WRITTEN TASKS:
1. In the GTSAM factors description, rewrite the section that begins "Bundle Adjustment Factors" as a brief list, keeping its main facts.
2. In the GTSAM factors description, which setting turns on the GPU implementation of VGICP?
----- EXCERPT TO READ -----
This is a collection of GTSAM factors and optimizers for range-based SLAM.
Tested on Ubuntu 22.04 / 24.04 and CUDA 12.2, and NVIDIA Jetson Orin with GTSAM 4.2a9.
Factors
Scan Matching Factors
- IntegratedICPFactor & IntegratedPointToPlaneICPFactor
The conventional point-to-point and point-to-plane ICP [1].
- IntegratedGICPFactor
Generalized ICP based on the distribution-to-distribution distance [2].
- IntegratedVGICPFactor
GICP with voxel-based data association and multi-distribution-correspondence [3][4].
- IntegratedVGICPFactorGPU
GPU implementation of VGICP [3][4].
To enable this factor, set -DBUILD_WITH_CUDA=ON
.
- IntegratedLOAMFactor
Matching cost factor based on the combination of point-to-plane and point-to-edge distances [5][6].
Colored Scan Matching Factors
- IntegratedColorConsistencyFactor
Photometric ICP error [7].
- IntegratedColoredGICPFactor
Photometric ICP error + GICP geometric error [2][7].
Continuous-time ICP Factors
- IntegratedCT_ICPFactor
Continuous Time ICP Factor [8].
- IntegratedCT_GICPFactor
Continuous Time ICP with GICP's D2D matching cost [2][8].
Bundle Adjustment Factors
- PlaneEVMFactor and EdgeEVMFactor
Bundle adjustment factor based on Eigenvalue minimization [9].
- LsqBundleAdjustmentFactor
Bundle adjustment factor based on EVM and EF optimal condition satisfaction [10].
Optimizers for GPU Factors
All the following optimizers were derived from the implementations in GTSAM.
----- ENTRIES SUPPLIED -----
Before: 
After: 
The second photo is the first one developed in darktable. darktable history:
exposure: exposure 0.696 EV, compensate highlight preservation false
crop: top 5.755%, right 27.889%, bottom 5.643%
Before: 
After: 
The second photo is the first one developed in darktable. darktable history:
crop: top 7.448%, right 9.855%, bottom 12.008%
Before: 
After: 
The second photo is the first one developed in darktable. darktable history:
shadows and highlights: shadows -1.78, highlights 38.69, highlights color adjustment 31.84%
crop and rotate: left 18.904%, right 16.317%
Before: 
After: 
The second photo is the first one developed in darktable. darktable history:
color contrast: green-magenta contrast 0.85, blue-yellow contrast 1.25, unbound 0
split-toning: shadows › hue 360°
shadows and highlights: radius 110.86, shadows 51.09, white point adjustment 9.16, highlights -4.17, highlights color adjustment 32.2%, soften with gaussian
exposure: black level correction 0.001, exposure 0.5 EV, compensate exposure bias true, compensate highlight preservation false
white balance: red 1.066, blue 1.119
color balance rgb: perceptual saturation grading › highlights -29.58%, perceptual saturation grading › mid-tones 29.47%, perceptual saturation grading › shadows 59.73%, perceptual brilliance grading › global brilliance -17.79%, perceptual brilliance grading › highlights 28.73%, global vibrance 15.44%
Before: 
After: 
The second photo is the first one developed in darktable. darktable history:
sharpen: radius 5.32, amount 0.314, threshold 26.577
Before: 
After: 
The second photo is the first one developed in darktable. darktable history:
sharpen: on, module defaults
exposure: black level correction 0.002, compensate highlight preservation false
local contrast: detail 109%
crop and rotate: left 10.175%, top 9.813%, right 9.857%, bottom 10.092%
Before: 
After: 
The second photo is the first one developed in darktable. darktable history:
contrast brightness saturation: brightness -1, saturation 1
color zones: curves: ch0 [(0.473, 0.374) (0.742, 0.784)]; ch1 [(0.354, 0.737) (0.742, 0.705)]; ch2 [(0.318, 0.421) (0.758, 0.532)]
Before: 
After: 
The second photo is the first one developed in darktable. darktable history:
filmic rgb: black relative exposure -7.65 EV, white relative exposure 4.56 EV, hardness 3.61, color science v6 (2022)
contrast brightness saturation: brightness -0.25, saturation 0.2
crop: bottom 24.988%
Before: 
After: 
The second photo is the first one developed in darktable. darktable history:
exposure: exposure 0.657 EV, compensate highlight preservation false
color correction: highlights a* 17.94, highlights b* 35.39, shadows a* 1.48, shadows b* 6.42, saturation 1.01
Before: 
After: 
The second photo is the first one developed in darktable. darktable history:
-----
ANSWERS TO THE EXERCISES:
1.
- PlaneEVMFactor and EdgeEVMFactor: bundle adjustment using eigenvalue minimization [9].
- LsqBundleAdjustmentFactor: bundle adjustment using EVM and EF optimal condition satisfaction [10].

2. -DBUILD_WITH_CUDA=ON